Stephanie Adams, presenting the district’s health services report, told the board on Jan. 2 that school nurses and health aides substantially increased the volume and acuity of student medical care in recent years and asked for continued support to maintain staffing.
"Because of them, because of this work they're doing, these kids are in school," Adams said, attributing increased attendance and access to instruction to the nursing team's work. Adams said the district serves 20,224 students and that 956 students have specific health care plans on file.
Adams described the department: a head nurse (Karen Peterson) and an assistant head nurse (Heidi Bowler) oversee four primary school nurses who are home-based at high schools, and 20 health aides who cover elementary and some middle school shifts. Health aides are scheduled about four hours per day (frequently 10 a.m.–2 p.m.) to cover the lunch period and busier office times; principals sometimes stagger coverage to extend support. Adams said the district’s nurse-to-student ratio is roughly 1:3,300, compared with a commonly cited state desired ratio of about 1:2,000.
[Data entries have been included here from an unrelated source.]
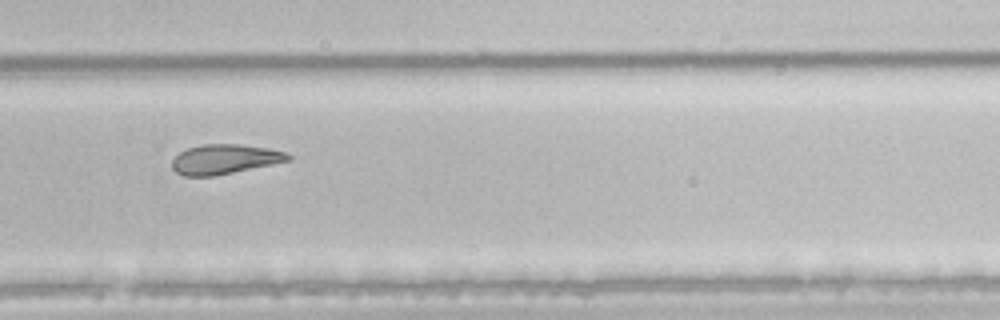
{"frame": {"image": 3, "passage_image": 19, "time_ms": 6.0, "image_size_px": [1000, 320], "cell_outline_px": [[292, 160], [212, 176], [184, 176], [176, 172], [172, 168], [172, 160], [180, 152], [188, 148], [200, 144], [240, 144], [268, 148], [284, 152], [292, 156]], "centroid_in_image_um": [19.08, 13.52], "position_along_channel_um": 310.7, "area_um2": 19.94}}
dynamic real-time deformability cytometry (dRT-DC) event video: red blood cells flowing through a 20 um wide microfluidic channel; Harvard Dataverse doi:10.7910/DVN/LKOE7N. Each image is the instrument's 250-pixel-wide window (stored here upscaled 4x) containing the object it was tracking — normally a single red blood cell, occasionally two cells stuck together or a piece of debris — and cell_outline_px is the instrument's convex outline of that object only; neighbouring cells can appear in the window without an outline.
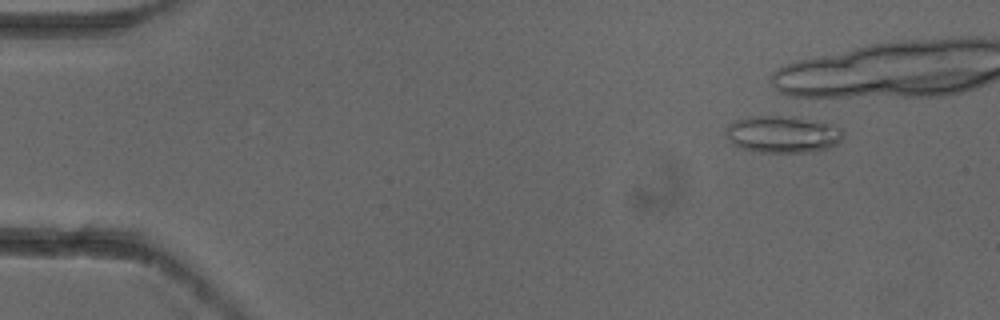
{"species": "common noctule bat (a hibernating species)", "species_latin": "Nyctalus noctula", "temperature_condition": "cold", "stored_images_in_passage": 10, "camera_frame_rate_fps": 3000, "um_per_image_px": 0.085, "animal": {"sex": "female"}, "frame": {"image": 1, "passage_image": 2, "time_ms": 0.333, "image_size_px": [1000, 320], "cell_outline_px": [[844, 136], [836, 144], [828, 148], [816, 152], [760, 152], [736, 148], [732, 144], [724, 128], [736, 120], [756, 116], [780, 116], [824, 124], [840, 128], [844, 132]], "centroid_in_image_um": [66.47, 11.46], "position_along_channel_um": 18.5, "area_um2": 24.74}}
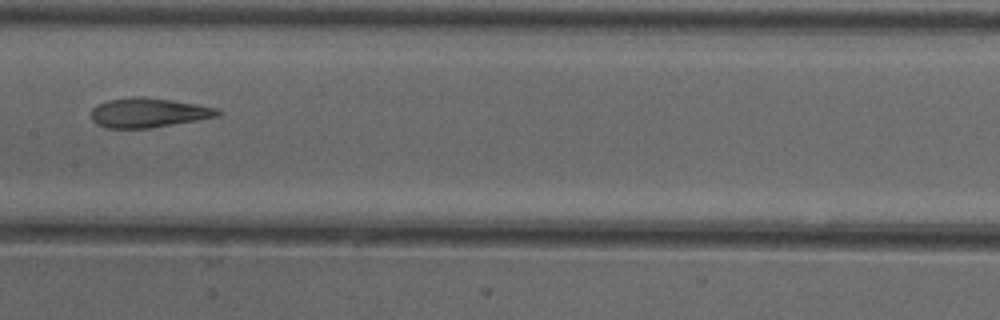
{"frame": {"image": 2, "passage_image": 9, "time_ms": 2.667, "image_size_px": [1000, 320], "cell_outline_px": [[220, 116], [148, 128], [104, 128], [96, 124], [92, 120], [92, 108], [96, 104], [108, 100], [136, 96], [144, 96], [172, 100], [196, 104], [216, 108], [220, 112]], "centroid_in_image_um": [12.57, 9.57], "position_along_channel_um": 194.8, "area_um2": 21.68}}
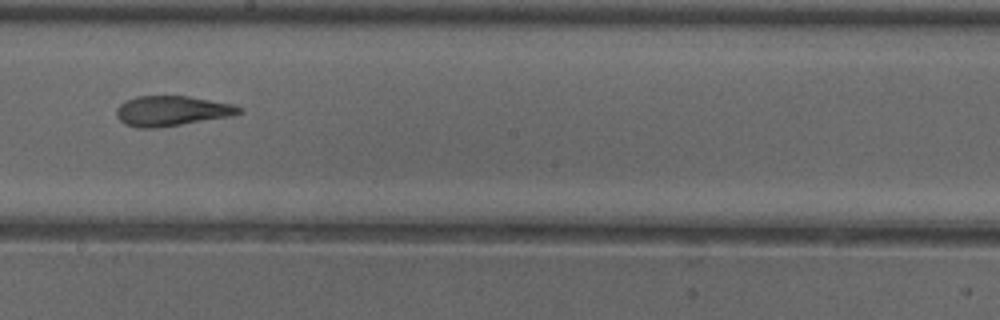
{"frame": {"image": 3, "passage_image": 10, "time_ms": 3.0, "image_size_px": [1000, 320], "cell_outline_px": [[244, 112], [228, 116], [156, 128], [136, 128], [124, 124], [116, 116], [116, 108], [124, 100], [136, 96], [188, 96], [232, 104], [244, 108]], "centroid_in_image_um": [14.55, 9.42], "position_along_channel_um": 233.7, "area_um2": 21.44}}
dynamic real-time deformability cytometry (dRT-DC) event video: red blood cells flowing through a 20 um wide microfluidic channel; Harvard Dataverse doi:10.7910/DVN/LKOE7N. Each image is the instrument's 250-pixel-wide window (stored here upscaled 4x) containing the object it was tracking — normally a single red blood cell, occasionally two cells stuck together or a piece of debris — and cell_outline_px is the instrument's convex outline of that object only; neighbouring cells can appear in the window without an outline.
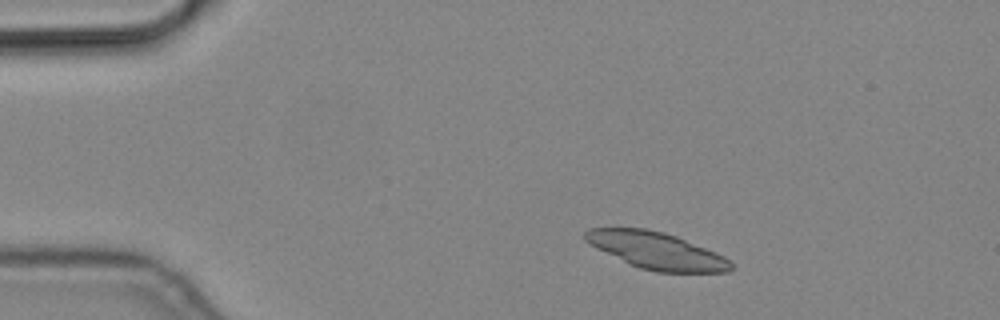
{"species": "common noctule bat (a hibernating species)", "species_latin": "Nyctalus noctula", "temperature_condition": "cold", "stored_images_in_passage": 3, "camera_frame_rate_fps": 3000, "um_per_image_px": 0.085, "animal": {"sex": "male", "body_mass_g": 19.2, "forearm_length_mm": 51.8}, "frame": {"image": 1, "passage_image": 2, "time_ms": 0.333, "image_size_px": [1000, 320], "cell_outline_px": [[732, 268], [728, 272], [656, 272], [640, 268], [596, 248], [584, 240], [584, 232], [588, 228], [648, 228], [664, 232], [676, 236], [716, 252], [732, 260]], "centroid_in_image_um": [55.81, 21.29], "position_along_channel_um": 29.2, "area_um2": 31.21}}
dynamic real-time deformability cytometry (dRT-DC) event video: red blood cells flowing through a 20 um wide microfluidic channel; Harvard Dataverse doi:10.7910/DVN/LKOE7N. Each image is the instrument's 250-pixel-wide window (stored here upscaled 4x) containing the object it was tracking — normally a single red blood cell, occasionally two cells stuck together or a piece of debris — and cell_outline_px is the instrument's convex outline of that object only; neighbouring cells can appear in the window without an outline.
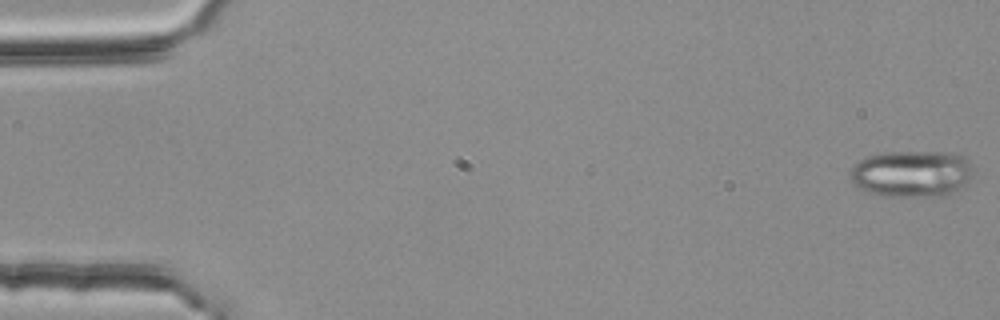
{"species": "common noctule bat (a hibernating species)", "species_latin": "Nyctalus noctula", "temperature_condition": "room temperature", "stored_images_in_passage": 4, "camera_frame_rate_fps": 3000, "um_per_image_px": 0.085, "animal": {"sex": "female", "body_mass_g": 25.1}, "frame": {"image": 1, "passage_image": 1, "time_ms": 0.0, "image_size_px": [1000, 320], "cell_outline_px": [[972, 176], [960, 188], [944, 196], [888, 196], [868, 192], [860, 188], [852, 180], [852, 168], [860, 160], [868, 156], [884, 152], [944, 152], [964, 156], [972, 164]], "centroid_in_image_um": [77.54, 14.75], "position_along_channel_um": 7.5, "area_um2": 33.12}}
Adams presented year-to-year data the nurses track. In 2018–19 health aides documented roughly 9,000 “cares”; the presenter said the most recent full year’s data showed about 56,000 documented cares, including injuries, medication administration, asthma events, concussions and diabetic care. Adams said part of the growth in concussions and other logged events is improved identification and documentation because trained staff are present longer during the day.
Adams gave examples of higher-acuity interventions: nurses identifying a student who required air transport after a fall; an outreach that arranged clean medical supplies for a refugee family with a child who has spina bifida; and nursing staff catching a forged doctor’s signature and coordinating corrected medical orders. Adams and board members said retaining consistent staff year-to-year improved the district’s ability to raise training levels and quality of care.
Board members asked whether nurse staffing has increased to match need; Adams said staffing had grown only modestly over many years and that funding and hiring are constraints. The nurses will continue providing training (CPR, Stop the Bleed), assist with 504 and health care plans, and act as floats to support schools with multiple high-acuity students.
The board received the report as information; Adams asked the board to consider maintaining current health-aide hours and, if possible, reducing the nurse-to-student ratio by adding positions or hours.